-- DATASET RECORDS follows --
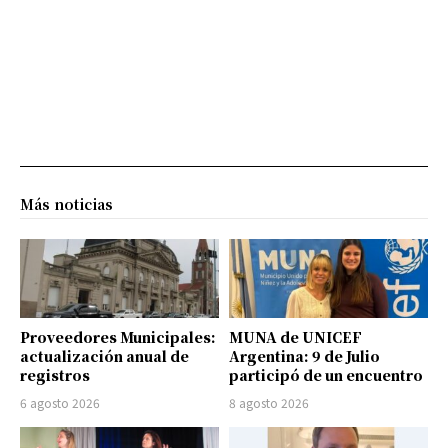
Más noticias
Proveedores Municipales:
MUNA de UNICEF
actualización anual de
Argentina: 9 de Julio
registros
participó de un encuentro
6 agosto 2026
8 agosto 2026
-- DATASET RECORDS concluded --
Set down all the lines above exactly as they appear, with no pictures.

Más noticias
Proveedores Municipales:
MUNA de UNICEF
actualización anual de
Argentina: 9 de Julio
registros
participó de un encuentro
6 agosto 2026
8 agosto 2026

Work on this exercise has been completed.